Und dann war da natürlich noch der verrückte Hennis Krug, der Di mittlerweile immer weniger verrückt vorkam. Einmal hatte dieser ihn sogar auf das Buch angesprochen, welches er gerade las.

„Die Länder hinter den Ländern", rezitierte dieser freudig lächelnd den, in großen geschnörkelten Lettern geschriebenen, Titel auf dem schwarzen Ledereinband.

Der buckelige Mann trug an diesem Tag ein purpurfarbenes Gewand, sowie eine Kopfbedeckung in der gleichen Farbe. Er wirkte sehr gepflegt und roch nach Blumen, wenn auch nicht so stark und übertrieben, wie der Tai, den man, selbst mit geschlossenen Augen, auf mehrere Meter Entfernung bereits wahrnahm.

„Torre Gumber war ein wahrhaft außergewöhnlicher Mensch. Womöglich der größte Abenteurer, der je gelebt hat", wusste er, „seine Überlegungen zu einer Welt hinter dem Ende der Welt, sind aber sicherlich nur niedergeschriebener Wunschtraum. Interessant und faszinierend zu lesen, wohl wahr, aber nur der Fantasie eines Mannes entsprungen."

Krug lies sein gesundes Auge von dem Buchtitel hoch zu Di wandern: „Wer hat dir das Lesen beigebracht, mein Junge?"

„Mein Vater", antwortete Di sogleich und musste aufpassen, dass er sein Kinn dabei nicht allzu stolz in die Lüfte erhob. Der edelste Schmuck, den man tragen kann, sei schließlich Bescheidenheit.

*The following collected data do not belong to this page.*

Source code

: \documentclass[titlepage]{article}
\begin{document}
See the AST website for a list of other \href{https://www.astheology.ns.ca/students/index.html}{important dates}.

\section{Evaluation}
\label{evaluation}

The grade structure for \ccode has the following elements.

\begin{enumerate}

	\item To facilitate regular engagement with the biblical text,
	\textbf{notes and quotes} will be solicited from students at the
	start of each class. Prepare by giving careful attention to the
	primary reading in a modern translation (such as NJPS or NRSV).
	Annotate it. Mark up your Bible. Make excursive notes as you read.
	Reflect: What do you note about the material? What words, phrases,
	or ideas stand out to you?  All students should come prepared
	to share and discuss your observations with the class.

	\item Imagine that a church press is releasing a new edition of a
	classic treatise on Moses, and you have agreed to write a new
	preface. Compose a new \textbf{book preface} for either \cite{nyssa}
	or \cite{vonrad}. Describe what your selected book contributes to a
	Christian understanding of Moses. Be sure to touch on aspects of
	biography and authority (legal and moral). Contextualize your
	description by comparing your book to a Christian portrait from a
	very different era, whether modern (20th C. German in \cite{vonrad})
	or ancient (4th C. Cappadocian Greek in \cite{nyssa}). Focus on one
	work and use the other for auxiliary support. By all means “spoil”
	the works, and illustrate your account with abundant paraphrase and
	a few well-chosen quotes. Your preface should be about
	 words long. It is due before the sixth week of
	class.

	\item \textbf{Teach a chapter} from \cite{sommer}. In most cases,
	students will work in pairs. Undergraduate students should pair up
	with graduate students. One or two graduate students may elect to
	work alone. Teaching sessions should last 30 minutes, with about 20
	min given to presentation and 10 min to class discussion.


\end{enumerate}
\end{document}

„Du bist Dieke Brahmen, nicht wahr? Es tut mir aufrichtig Leid, was deinem Vater zugestoßen ist."

Di wusste nicht so recht, wie er dem Mann seine Dankbarkeit zeigen sollte, nickte daher nur etwas zögerlich, dabei den Blick gesenkt haltend. Woher aber kannte Hennis Krug seinen Vater? Kal Brahmen jedenfalls hatte nie etwas von einem halbblinden, verrückten Mann erzählt, zumindest nicht, dass er sich daran erinnern konnte. Ohne dass eine Frage dazu formuliert wurde, lieferte Krug aber schon die Antwort: „Ich saß damals im Rat und hatte noch zwei gesunde Augen, als uns Kunde von einem jungen Mann zugetragen wurde, der auf Einlass in den Untergrund pochte. Wir vermuteten zunächst einen Scherz gelangweilter Eingangswächter."